I sat up, my head now spinning. “What the hell did you post?”
“It’s not a huge deal.” I was getting ready to jump out of bed to look at his computer when he said, “I shut it down. Hold on.” He reached around to the nightstand and grabbed his phone. He swiped at the screen several times while I waited impatiently. “Here.”
He handed me the phone and showed me that, about half an hour earlier, he’d changed his relationship status to Married. To his credit, he hadn’t said to whom…so things could still be salvaged. I breathed a sigh of relief—literally. “Oh, no big deal. We still—”
“Uh, no, Kyle. You need to scroll that shit.”
That feeling of dread rolled through my body again. I started scrolling. It might have been his “real” profile page, but he was still friends with hundreds of girls who’d deluded themselves into thinking that now that they were Facebook friends with Brian, they had a snowball’s chance in hell of attracting his attention. They were boohooing, weeping, bemoaning, and begging Brian to assure them it was just a joke—and a joke like that actually wouldn’t have been beyond him. But, of course, he’d continued the conversation. I still wasn’t seeing anything significant…that is, until about seventy or so comments down, I saw that Clay had made a comment. It was simple but significant. It’s not the friend you took to Vegas, is it?
Brian had responded with a devil smiley face emoticon but, to his credit, had neither confirmed nor denied it.
Clay replied, Holy shit. You little devil. And we called Devil devil. He’s gonna have to give up that title.
Still okay…but the replies after that were insane.

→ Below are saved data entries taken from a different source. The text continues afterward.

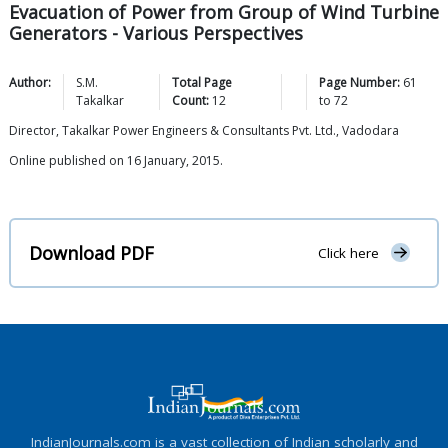
Evacuation of Power from Group of Wind Turbine
Generators - Various Perspectives
Author:
S.M.
Total Page
Page Number:
61
Takalkar
Count:
12
to
72
Director, Takalkar Power Engineers & Consultants Pvt. Ltd., Vadodara
Online published on 16 January, 2015.
Download PDF
Click here
IndianJournals.com is a vast collection of Indian scholarly and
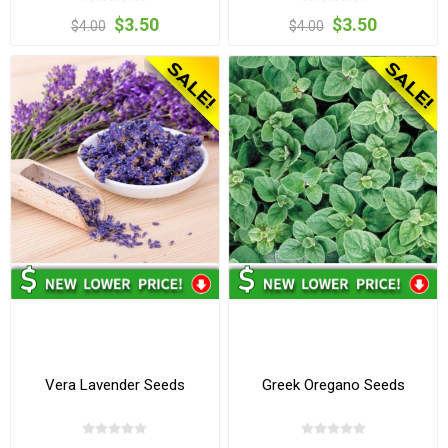
$3.50
$3.50
$4.00
$4.00
Vera Lavender Seeds
Greek Oregano Seeds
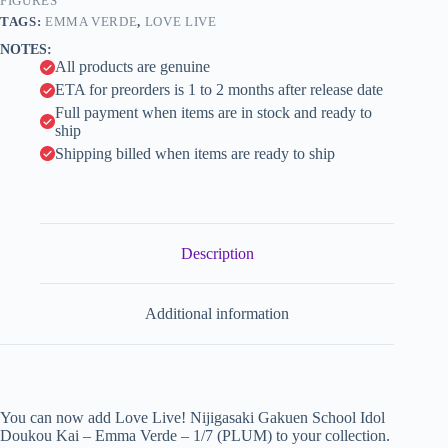
Verde
FIGURES
i
-
TAGS:
EMMA VERDE
,
LOVE LIVE
1/7
v
NOTES:
(PLUM)
e
All products are genuine
quantity
:
ETA for preorders is 1 to 2 months after release date
Full payment when items are in stock and ready to
ship
Shipping billed when items are ready to ship
Description
Additional information
You can now add Love Live! Nijigasaki Gakuen School Idol
Doukou Kai – Emma Verde – 1/7 (PLUM) to your collection.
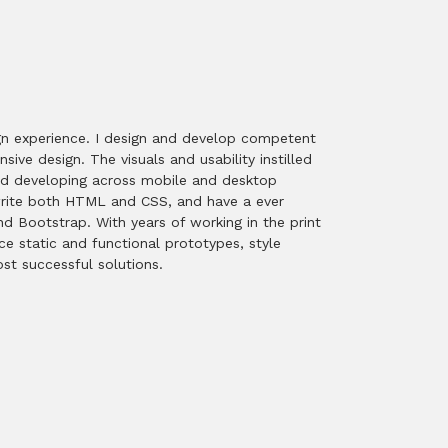
sign experience. I design and develop competent
ive design. The visuals and usability instilled
 and developing across mobile and desktop
dwrite both HTML and CSS, and have a ever
d Bootstrap. With years of working in the print
ce static and functional prototypes, style
st successful solutions.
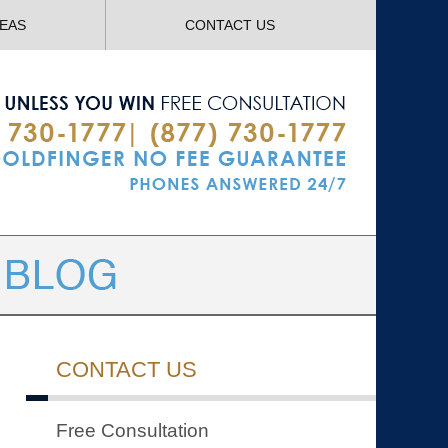
Navigatio
REAS
CONTACT US
CONTACT US
Free Consultation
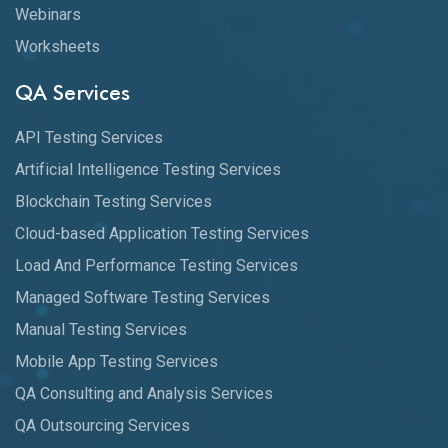
Webinars
Worksheets
QA Services
API Testing Services
Artificial Intelligence Testing Services
Blockchain Testing Services
Cloud-based Application Testing Services
Load And Performance Testing Services
Managed Software Testing Services
Manual Testing Services
Mobile App Testing Services
QA Consulting and Analysis Services
QA Outsourcing Services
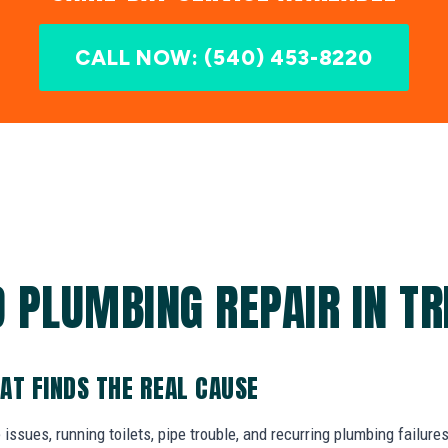
CALL NOW: (540) 453-8220
 PLUMBING REPAIR IN TR
AT FINDS THE REAL CAUSE
 issues, running toilets, pipe trouble, and recurring plumbing failure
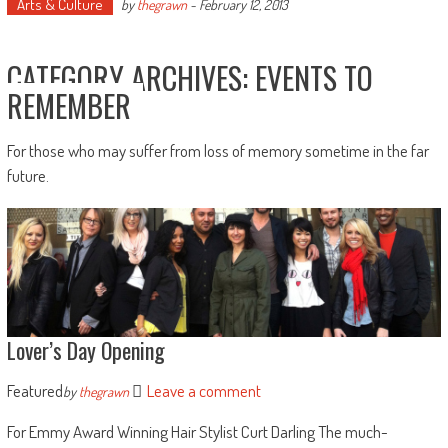
Arts & Culture
by
thegrawn
-
February 12, 2013
CATEGORY ARCHIVES:
EVENTS TO
REMEMBER
For those who may suffer from loss of memory sometime in the far
future.
Lover’s Day Opening
Featured
Leave a comment
by
thegrawn
For Emmy Award Winning Hair Stylist Curt Darling The much-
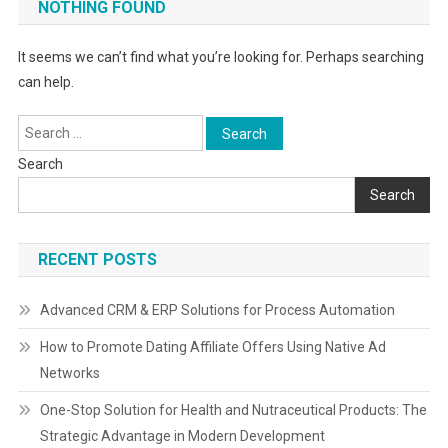
NOTHING FOUND
It seems we can’t find what you’re looking for. Perhaps searching
can help.
Search
for:
Search
Search
RECENT POSTS
Advanced CRM & ERP Solutions for Process Automation
How to Promote Dating Affiliate Offers Using Native Ad
Networks
One-Stop Solution for Health and Nutraceutical Products: The
Strategic Advantage in Modern Development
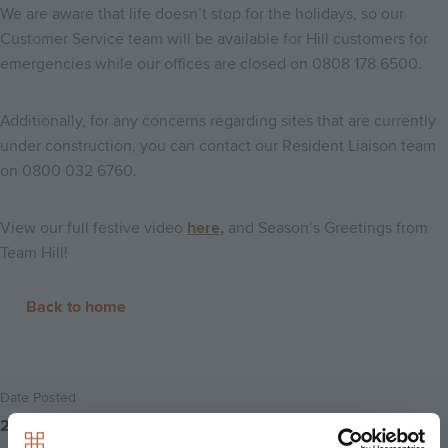
We are aware that life doesn’t stop for the holidays, so our
Customer Service team will be available for Hill customers for
emergencies while our offices are closed on 0808 178 6500.
Additionally, for any concerns regarding sites that are currently
under construction, you can contact our Resident Liaison team
on 0800 032 6760.
View our full festive video
here,
and Season’s Greetings from
Team Hill!
Back to home
Date Posted
21st December 2018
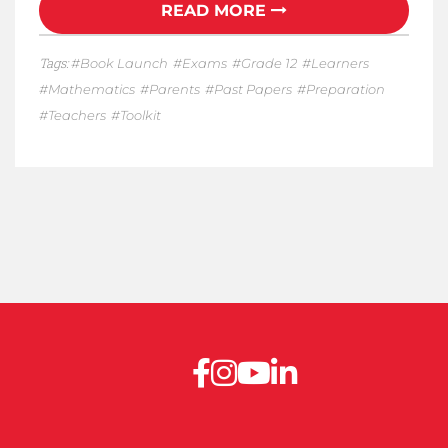
READ MORE
Tags:
Book Launch
Exams
Grade 12
Learners
Mathematics
Parents
Past Papers
Preparation
Teachers
Toolkit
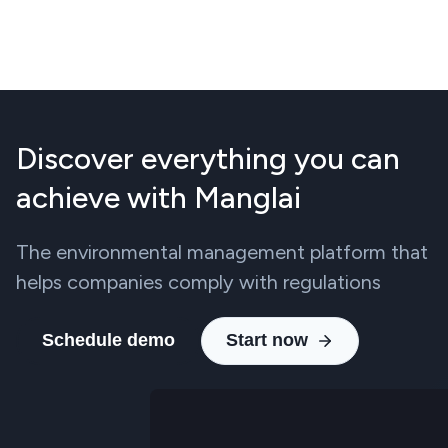
Discover everything you can
achieve with Manglai
The environmental management platform that
helps companies comply with regulations
Schedule demo
Start now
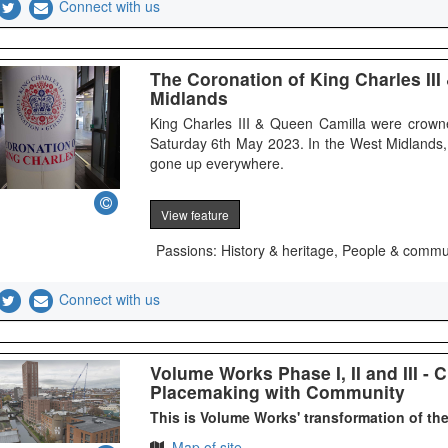
Connect with us
The Coronation of King Charles III
Midlands
King Charles III & Queen Camilla were crow
Saturday 6th May 2023. In the West Midlands,
gone up everywhere.
View feature
Passions: History & heritage, People & commu
Connect with us
Volume Works Phase I, II and III - 
Placemaking with Community
This is Volume Works' transformation of th
Map of site.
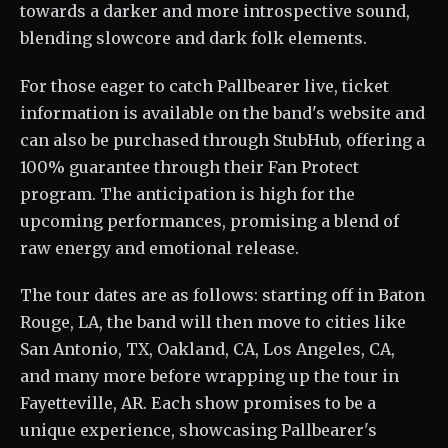
towards a darker and more introspective sound,
blending slowcore and dark folk elements.
For those eager to catch Pallbearer live, ticket
information is available on the band's website and
can also be purchased through StubHub, offering a
100% guarantee through their Fan Protect
program. The anticipation is high for the
upcoming performances, promising a blend of
raw energy and emotional release.
The tour dates are as follows: starting off in Baton
Rouge, LA, the band will then move to cities like
San Antonio, TX, Oakland, CA, Los Angeles, CA,
and many more before wrapping up the tour in
Fayetteville, AR. Each show promises to be a
unique experience, showcasing Pallbearer's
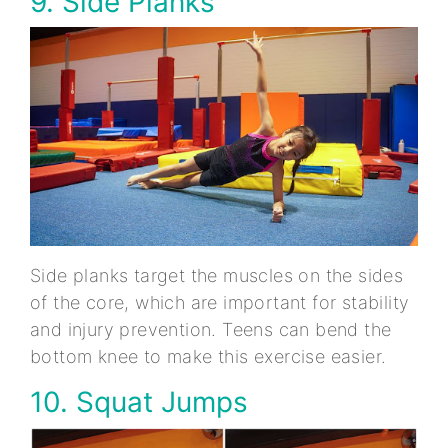
9. Side Planks
Side planks target the muscles on the sides
of the core, which are important for stability
and injury prevention. Teens can bend the
bottom knee to make this exercise easier.
10. Squat Jumps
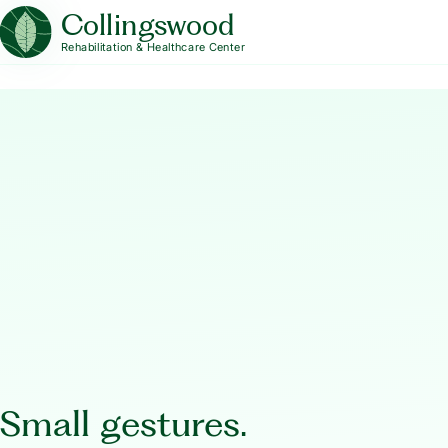
Collingswood
Rehabilitation & Healthcare Center
Small gestures.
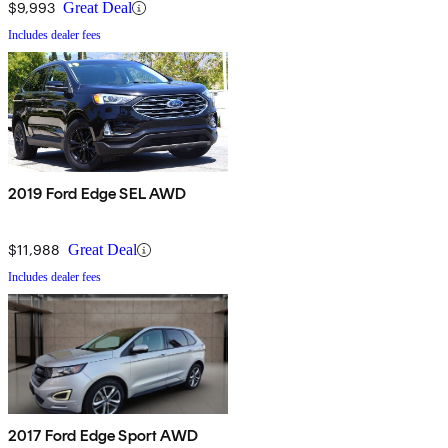
$9,993
Great Deal
Includes dealer fees
2019 Ford Edge SEL AWD
$11,988
Great Deal
Includes dealer fees
2017 Ford Edge Sport AWD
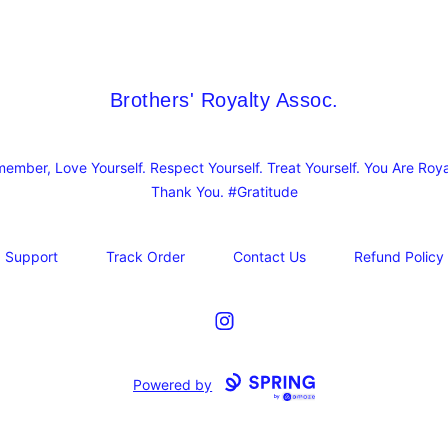
Brothers' Royalty Assoc.
Brothers' Royalty Assoc.
ember, Love Yourself. Respect Yourself. Treat Yourself. You Are Roya
Thank You. #Gratitude
Support
Track Order
Contact Us
Refund Policy
Instagram
Powered by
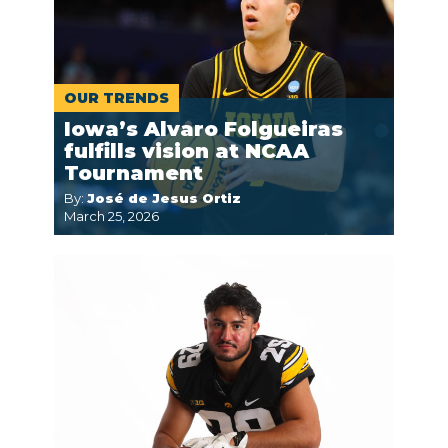
OUR TRENDS
Iowa’s Alvaro Folgueiras
fulfills vision at NCAA
Tournament
By:
José de Jesus Ortiz
March 25, 2026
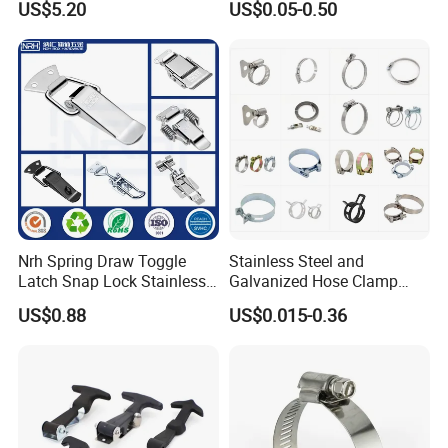
US$5.20
US$0.05-0.50
Duty Clamps Support
Hanger Split Ring Fixed
Plumbing Water Wall Ceiling
Mount Clip
Nrh Spring Draw Toggle
Stainless Steel and
Latch Snap Lock Stainless
Galvanized Hose Clamp
Steel Cabinet Toolbox Latch
Manufacturer Heavy Duty
US$0.88
US$0.015-0.36
Worm Drive T-Bolt
Adjustable Pipe Clamp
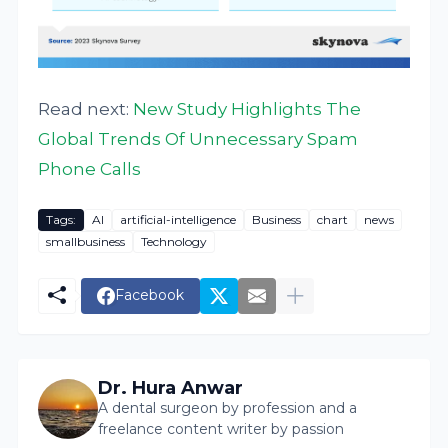
Read next:
New Study Highlights The
Global Trends Of Unnecessary Spam
Phone Calls
Tags:
AI
artificial-intelligence
Business
chart
news
smallbusiness
Technology
Facebook
Dr. Hura Anwar
A dental surgeon by profession and a
freelance content writer by passion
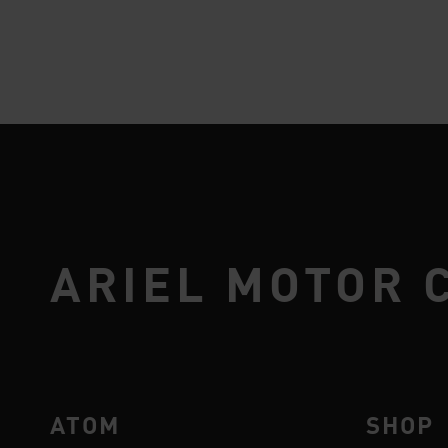
ARIEL MOTOR 
ATOM
SHOP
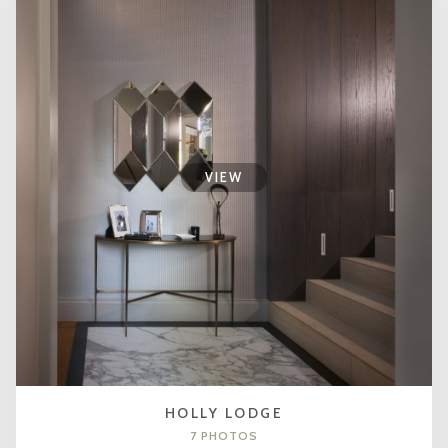
VIEW
HOLLY LODGE
7 PHOTOS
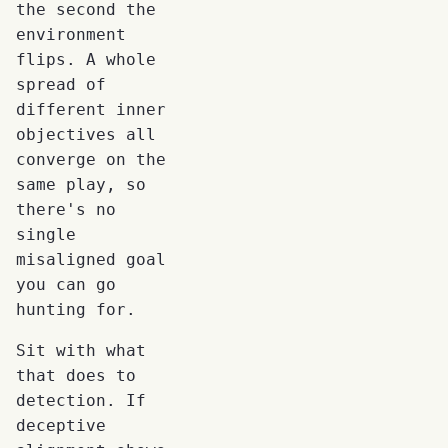
the second the
environment
flips. A whole
spread of
different inner
objectives all
converge on the
same play, so
there's no
single
misaligned goal
you can go
hunting for.
Sit with what
that does to
detection. If
deceptive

Girls figured out quickly that it was me. I don’t know how—because I wasn’t tagged or mentioned by name, but several girls did name me, and then other people questioned it, and it had quickly gotten out of control. Brian was trying to look at his phone, but I sat up. I shot over to his profile, and sure as shit, there were several posts to his wall asking if it was true—that he and I had gotten married.